1) Bond market selling off surprised me lately. No “smart money” seeking safety.
2) Market lost more than 20% on this wave down. That’s a crash.
3) 99.9% of all technical indicators are saying this is a tradable bottom
4) Gold price is slightly declining. Again, no “smart money” seeking safety
5) TED is going crazy, yet economy is struggling along…no signs of panic yet.
My point is – life is normal after “trading hours”. So why the panic selling…
Perhaps….maybe….when Paulson/Congress announced Armagaddon is comming if no bail-out, the public panic…and there was and is a massive massive massive “bank run” on the saving accounts, brokerage accounts, and 401K funds. The more the market sell-off, the more panic “bank runs”.
Everybody is hoarding cash…after all, CASH IS KING!!!
The only way to bring cash back into the market is a BIG HUGE rally…a 1500 pts rally…Nothing calm the public down more than seeing others making lots of cash in the market.
After all, we are all human…and greed will overcome fear very quickly when money can be made…
I agree. Greed will always make a come back – put your faith in it! I bought as many stocks as I could during the afternoon panic. Who cares is the market goes down again tomorrow, in that case I will buy more. I think WFC was a steal today at 26.5 to 28 and I was proved right afterhours when Citi backed down from the Wachovia deal. WFC will also benefit from the historic amount of fund withdrawls that happened this week, nearly all of it will go to only the strongest banks (WFC is the only US bank with a AAA rating). I also picked up some lame stocks, you know the ones that you have been following for months but just couldn’t bring yourself to buy because the fundamentals are not that great. I only bought small positions in these and they will be sold into the rally.

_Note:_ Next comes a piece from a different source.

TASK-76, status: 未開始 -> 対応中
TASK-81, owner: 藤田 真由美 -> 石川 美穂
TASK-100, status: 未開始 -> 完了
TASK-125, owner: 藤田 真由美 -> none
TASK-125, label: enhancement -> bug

Things like Nvidia ($3 per share in CASH) and Advanta corp, I also picked up some JNK and I have a gain on that already (hmmm why a gain on a junk bond fund during a day like today). The fundamentals are scary, and I am sure the absolute bottom is not in but the time for making little day trades is over, now is the time to take advantage of an oppurtunity that we will probably never get again and start building long positions.
Wow, NVDA is a shocker there for me. Great deal. Cash is king, they don’t have to worry about financing at all, and yet they are in the same hole as everyone else. heck, i’ve lost 30% in the past week on the best debt collection firm in the business (PRAA)– tell me they aren’t going to do well the next couple of quarters!

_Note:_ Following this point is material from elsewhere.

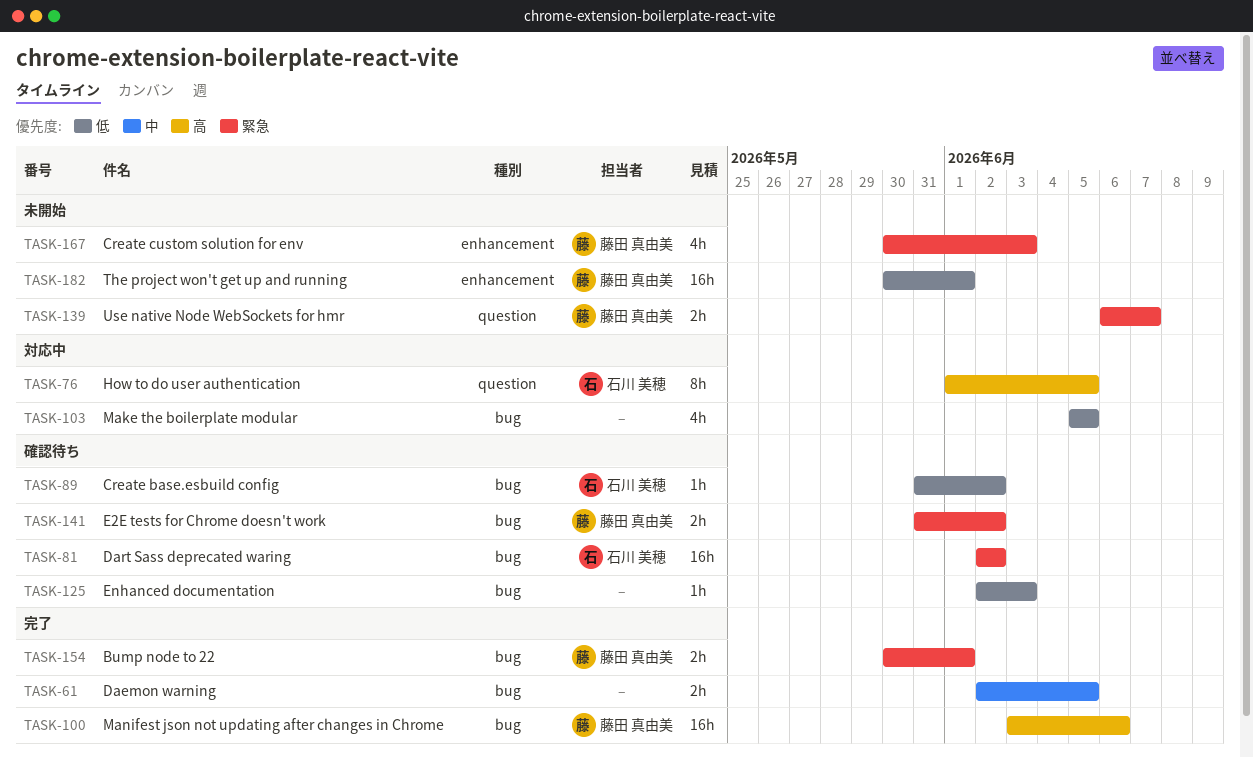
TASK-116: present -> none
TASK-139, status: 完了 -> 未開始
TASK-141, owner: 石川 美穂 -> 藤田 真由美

I think you need to keep a perspective on the mkt psychology. I haven’t heard much of that lately, much more here about Eliot Wave theory instead.
The talking newsheads are comparing this to the great depression… it’s become fashionable to make jokes about the depression (SNL, or see the ‘website’ link for this post. I can only imagine what conan is saying). i think this is the first time in my life i’ve heard ‘fedora’ jokes on TV in my life.
This has come down too fast. There will be more downside most likely, but look at the chart the past couple of days. Seriously, the SPY is down 18% this week! There is also an article in the NY times talking about Boston Scientific, how Lehman’s bond losses triggered a large charitable trust to automatically sell off its Boston Scientific holdings.
Option ex is next week as well. for those who buy into OptionPain, there is some rallying to be done to minimize the put losses (almost the understatement of the year).
I also want to point out that at these levels we should all be bullish. I don’t understand how people can be so bearish when stocks are this cheap. I mean, where was all this bearishness last year at this time? That is when I was bearish and now I am bullish.
You want to make money in the market? Do the EXACT opposite of what you hear or read. Buy stocks when people are selling them to you for firesale prices. In a way the ‘premium’ you will collect is worth it to them for short term relief of the pain. Take advantage of this nonsense and certainly don’t be part of it. This is comparable to when I was buying in force during the July 15th low. In a matter of days some of the stocks I bought were up 50%, now come on… who sold them to me?